The following week at Bingham, after Tahi sprinted past Copper Hills defenders for a 40-yard touchdown, and after he blasted into the end zone with 22 seconds left in the first half to give the Miners a 22-0 lead, he was already at 100 yards rushing. 

By the time the game ended, and Bingham got a 35-14 win against Copper Hills, Tahi had racked up 233 yards rushing on the same number of carries [23] he had the previous week at Syracuse to go with those two TDs. 

Though Bingham should have been 2-0 after its last two games, getting back into the win column was just as important. 

That juice carried over to Bingham’s next home game against crosstown rival Herriman, as Tahi not only carried the rock 20 times for 102 yards and a tuddy—he blocked for his teammate Filisi Filipe, who himself had been gaining steam as the season went on. 

Filipe had 30 yards rushing and a score, and junior quarterback Ayden Dunn was nearly letter-perfect: 6 of 8 completions for 67 yards passing and one TD. Add an 80-yard interception return TD from Charger Doty, Bingham’s all-purpose star in the secondary, and the Miners were celebrating a 21-0 blanking of Herriman. 

The following week at yet another rival in Riverton would test the Miners’ character. Tahi again had his 20-plus carry night, and again punched in a touchdown when the Miners needed it most—in the fourth quarter with the game on the line. 

But, it was the running of Filipe behind that blocking from Tahi and others that led to two scores for the sophomore on just eight carries. It was the kind of game that put all of Region 2 on notice; that if you were going to beat Bingham, you’d have to find a way to overcome that brute physicality. And the Silverwolves simply couldn’t do it as the Miners won, 21-16, in a dogfight. 

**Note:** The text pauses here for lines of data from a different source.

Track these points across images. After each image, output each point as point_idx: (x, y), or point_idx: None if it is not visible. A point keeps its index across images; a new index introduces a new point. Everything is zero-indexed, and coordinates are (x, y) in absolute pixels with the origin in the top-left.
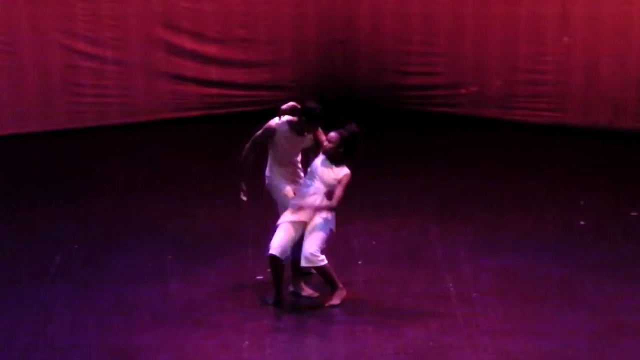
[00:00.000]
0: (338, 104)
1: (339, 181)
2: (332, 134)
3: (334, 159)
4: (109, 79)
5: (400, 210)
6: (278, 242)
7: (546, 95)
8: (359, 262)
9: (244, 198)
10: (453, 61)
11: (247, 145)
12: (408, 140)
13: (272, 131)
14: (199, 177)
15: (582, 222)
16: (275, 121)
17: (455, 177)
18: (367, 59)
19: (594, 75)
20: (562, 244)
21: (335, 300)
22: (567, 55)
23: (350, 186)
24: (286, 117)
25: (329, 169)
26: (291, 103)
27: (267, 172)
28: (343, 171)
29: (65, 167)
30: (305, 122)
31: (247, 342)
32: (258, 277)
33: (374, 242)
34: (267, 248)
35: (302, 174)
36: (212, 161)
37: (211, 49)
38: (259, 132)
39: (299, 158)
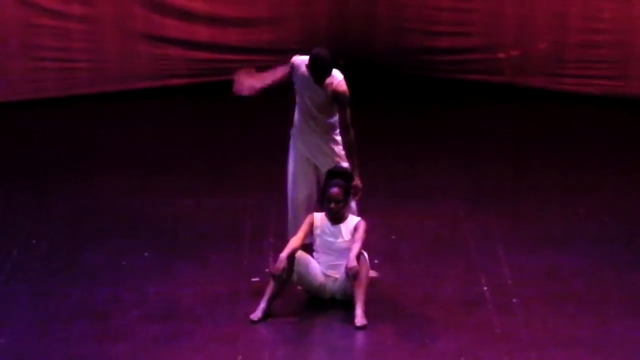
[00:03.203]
0: (353, 69)
1: (357, 228)
2: (335, 190)
3: (338, 217)
4: (75, 40)
5: (426, 197)
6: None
7: (603, 60)
8: (376, 261)
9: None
10: (491, 19)
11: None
12: (436, 113)
13: (291, 66)
14: (184, 159)
15: None
16: (299, 57)
17: (492, 157)
18: (388, 15)
19: None
20: (621, 239)
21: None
22: (629, 9)
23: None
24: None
25: (342, 225)
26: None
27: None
28: (355, 219)
29: (23, 145)
30: (308, 69)
31: (240, 357)
32: (254, 279)
33: (393, 237)
34: (267, 244)
35: (337, 142)
36: (199, 140)
37: (199, 4)
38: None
39: (334, 120)
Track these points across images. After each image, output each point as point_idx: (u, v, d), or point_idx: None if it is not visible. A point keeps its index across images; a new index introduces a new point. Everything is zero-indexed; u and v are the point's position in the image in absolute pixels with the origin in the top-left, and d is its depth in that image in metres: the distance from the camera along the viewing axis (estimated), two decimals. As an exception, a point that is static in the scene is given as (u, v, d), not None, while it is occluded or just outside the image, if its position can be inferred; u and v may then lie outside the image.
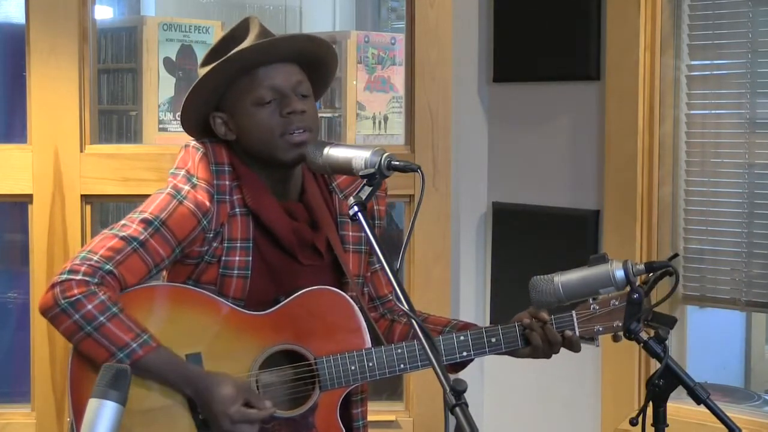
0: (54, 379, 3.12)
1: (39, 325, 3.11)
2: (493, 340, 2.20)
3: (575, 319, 2.19)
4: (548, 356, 2.22)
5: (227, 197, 2.17)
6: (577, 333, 2.19)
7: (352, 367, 2.15)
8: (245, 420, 2.07)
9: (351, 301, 2.20)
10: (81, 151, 3.16)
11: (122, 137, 4.21)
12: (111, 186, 3.17)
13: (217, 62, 2.15)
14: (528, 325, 2.19)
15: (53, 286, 2.05)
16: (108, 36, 4.24)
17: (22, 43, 3.17)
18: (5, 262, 3.79)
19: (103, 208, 3.39)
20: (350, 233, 2.29)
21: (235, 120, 2.19)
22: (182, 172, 2.18)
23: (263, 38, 2.18)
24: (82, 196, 3.15)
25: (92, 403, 1.54)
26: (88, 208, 3.19)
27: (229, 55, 2.15)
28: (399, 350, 2.17)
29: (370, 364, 2.16)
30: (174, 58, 4.14)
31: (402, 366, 2.17)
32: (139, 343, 2.04)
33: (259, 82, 2.16)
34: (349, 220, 2.22)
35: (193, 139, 2.25)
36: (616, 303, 2.17)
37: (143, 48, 4.18)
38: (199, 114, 2.22)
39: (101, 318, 2.02)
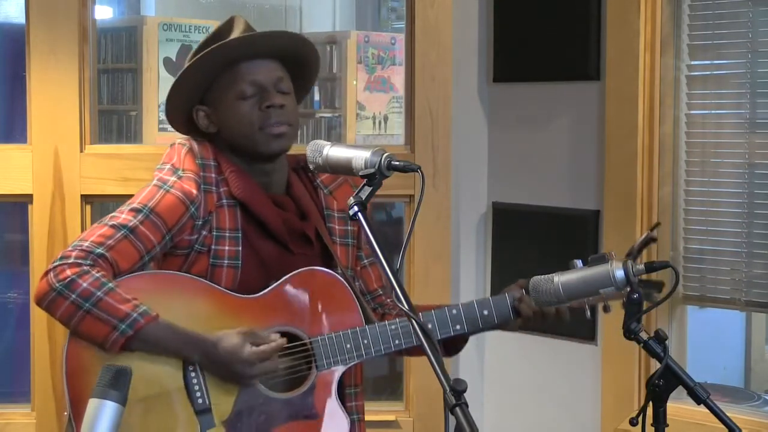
0: (54, 379, 3.11)
1: (39, 325, 3.10)
2: (485, 312, 2.22)
3: None
4: (540, 328, 2.22)
5: (214, 188, 2.21)
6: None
7: (347, 345, 2.17)
8: (261, 358, 2.09)
9: (342, 280, 2.22)
10: (81, 151, 3.16)
11: (122, 137, 4.21)
12: (111, 186, 3.17)
13: (197, 56, 2.21)
14: (519, 298, 2.21)
15: (46, 273, 2.09)
16: (108, 36, 4.24)
17: (22, 43, 3.17)
18: (5, 262, 3.79)
19: (103, 208, 3.39)
20: (337, 226, 2.32)
21: (217, 113, 2.24)
22: (167, 167, 2.23)
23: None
24: (82, 196, 3.16)
25: (92, 403, 1.54)
26: (88, 208, 3.19)
27: (210, 48, 2.20)
28: (393, 327, 2.19)
29: (365, 342, 2.18)
30: (174, 58, 4.14)
31: (397, 342, 2.19)
32: (140, 312, 2.05)
33: (241, 76, 2.22)
34: (335, 214, 2.29)
35: (179, 137, 2.30)
36: None
37: (143, 48, 4.18)
38: (184, 109, 2.28)
39: (98, 293, 2.04)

It might have been the next game, however, that really sent a notice to everyone. At Corner Canyon, in a game that the Miners had no business competing in on paper, they did. By the time Tahi bulled into the end zone from 2 yards out, tying the game at 7-7 midway through the second quarter, it was borderline comical to hear the collective sighs of assembled media around the stadium as they got punched by a nasty, grimy Bingham front, so to speak. 

It literally took two miracle plays in one minute to hand Corner Canyon a two-score advantage at the half, and one of those came from an interception. 

Behind Filipe’s two scores to start and punctuate two Bingham drives to begin the third quarter, the Miners drew even at 21-21. It would be the closest they got to Corner Canyon, and Tahi’s 18 carries were the lowest he’d had in over a month to go with 93 yards rushing and a TD. But, junior Teki Finau had 92 yards on eight carries, too. 

 In Bingham’s regular season finale, the three main backs shared some of the carries—but the move paid off big at rivals Mountain Ridge. Every yard in this game was hard fought; the Miners were beaten, bloodied and bruised but Tahi had 18 carries, Finau six and Filipe two. In the end, it was Dunn’s rollout to his right that found senior Karl Tuaao open in the end zone. 

At that point, it was only fitting for Tahi to get the handoff to defeat Mountain Ridge 8-7 and help Bingham go 3-for-3 against their rivals this season. On the year, the junior had 1,001 yards rushing and five touchdowns to go with five 100-yard games, at a 5.8 yard per carry average. 

It was a great starting point for next season.